Cresce a consciência da gravidade da situação para onde o país e o projecto europeu foram encaminhados. Entretanto, a contestação e a indignação vão-se transformando em protesto com expressão colectiva forte.
Rousseau, autor de "O Contrato Social", escreveu no século XVII: "O forte nunca é suficientemente forte para ser sempre o senhor, a menos que transforme a força em direito e a obediência em dever".
Esta observação está actual. Se queremos encontrar rumos de futuro numa sociedade que continuará a ter o trabalho em lugar central e por isso a necessitar de ser valorizado, se queremos defender direitos sociais que dão dignidade e qualidade à nossa vida, se queremos uma economia com racionalidade e eficácia ao serviço das pessoas, do desenvolvimento e da soberania de Portugal temos de dar forte combate à ideologia dominante, temos de dizer aos senhores que nos têm explorado e nos querem empobrecer aceleradamente que a sua força não se imporá como direito autoritário e antidemocrático e será derrotada, que não aceitaremos que os seus interesses egoístas se transformem em lei, que exerceremos o direito de definir e construir o rumo das nossas vidas.
A submissão inerente à transformação da "obediência em dever" humilha os seres humanos e nega a democracia, por isso há que colocar na ordem do dia o exercício do pensar e agir, a exigência da verdade na governação, o direito de participação activa e proponente de homens e mulheres livres que somos, para assim se construírem alternativas.
Os governantes europeus mentiram-nos sobre os objectivos e o rumo a que nos conduziriam os compromissos e tratados que nos foram impondo. Hoje é de enorme hipocrisia e malvadez tentarem esconder aos povos o que andam a preparar para aniquilar o projecto europeu de harmonização social no progresso, de solidariedade e de coesão que nos era apresentado.
Na U.E., como em Portugal, é perverso o ataque ao Estado Social. Primeiro, porque esse foi um pilar estruturante do nosso desenvolvimento e factor de esperança e de mobilização de povos de outras regiões do mundo. Segundo, porque este ataque pode constituir-se em factor de instabilidade e de conflitualidade social generalizada e, até, transformar-se em fermento de conflitos muito mais graves, porque nas sociedades modernas os direitos sociais são fundamentais para a sua coesão e para relações estáveis entre os povos.
É de uma enorme malvadez para com os portugueses a persistência do nosso Governo em impor pacote atrás de pacote de politicas de austeridade e de empobrecimento propositado dos portugueses, quando está provado que não é por essa via que podemos resolver os problemas. É chocante o carácter retrógrado e incongruente dos argumentos expostos para justificar a violência e a injustiça de muitas dessas medidas.
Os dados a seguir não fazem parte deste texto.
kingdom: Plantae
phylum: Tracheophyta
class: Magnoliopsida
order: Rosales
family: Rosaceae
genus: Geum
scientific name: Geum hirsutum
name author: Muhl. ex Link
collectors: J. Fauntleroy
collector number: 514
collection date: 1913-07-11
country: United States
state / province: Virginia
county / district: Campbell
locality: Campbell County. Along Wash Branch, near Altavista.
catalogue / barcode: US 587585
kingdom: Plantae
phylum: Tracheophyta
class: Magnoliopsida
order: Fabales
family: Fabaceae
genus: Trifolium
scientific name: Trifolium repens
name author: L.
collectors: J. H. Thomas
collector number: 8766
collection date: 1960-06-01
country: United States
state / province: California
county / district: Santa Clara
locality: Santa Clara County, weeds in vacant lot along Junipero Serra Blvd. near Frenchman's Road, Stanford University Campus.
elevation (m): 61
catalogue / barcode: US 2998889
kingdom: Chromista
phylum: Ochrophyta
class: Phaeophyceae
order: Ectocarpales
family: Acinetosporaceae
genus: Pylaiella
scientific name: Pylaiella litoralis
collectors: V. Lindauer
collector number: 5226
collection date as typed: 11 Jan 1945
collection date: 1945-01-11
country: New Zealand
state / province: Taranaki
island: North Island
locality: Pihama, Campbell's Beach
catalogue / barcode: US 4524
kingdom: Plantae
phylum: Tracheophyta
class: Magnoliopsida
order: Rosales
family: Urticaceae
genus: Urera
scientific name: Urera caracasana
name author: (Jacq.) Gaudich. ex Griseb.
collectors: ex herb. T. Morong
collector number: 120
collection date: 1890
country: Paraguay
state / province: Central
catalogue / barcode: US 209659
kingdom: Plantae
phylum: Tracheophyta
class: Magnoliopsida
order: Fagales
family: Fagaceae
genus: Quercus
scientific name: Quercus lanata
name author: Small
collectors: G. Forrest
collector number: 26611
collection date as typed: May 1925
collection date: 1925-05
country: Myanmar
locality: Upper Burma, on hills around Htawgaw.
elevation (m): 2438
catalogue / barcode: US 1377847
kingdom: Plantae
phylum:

É perverso discutir um Orçamento do Estado debaixo de projecções macroeconómicas falsas, submetido a uma concepção de U.E. que já não existe e a efeitos e funções de uma moeda única (o euro) que comprovadamente estão subvertidas.
Precisamos do debate social, económico, cultural e político feito com verdade e com a participação das pessoas e das suas organizações, sobre um projecto de desenvolvimento do país com ou sem euro, mas para servir o povo.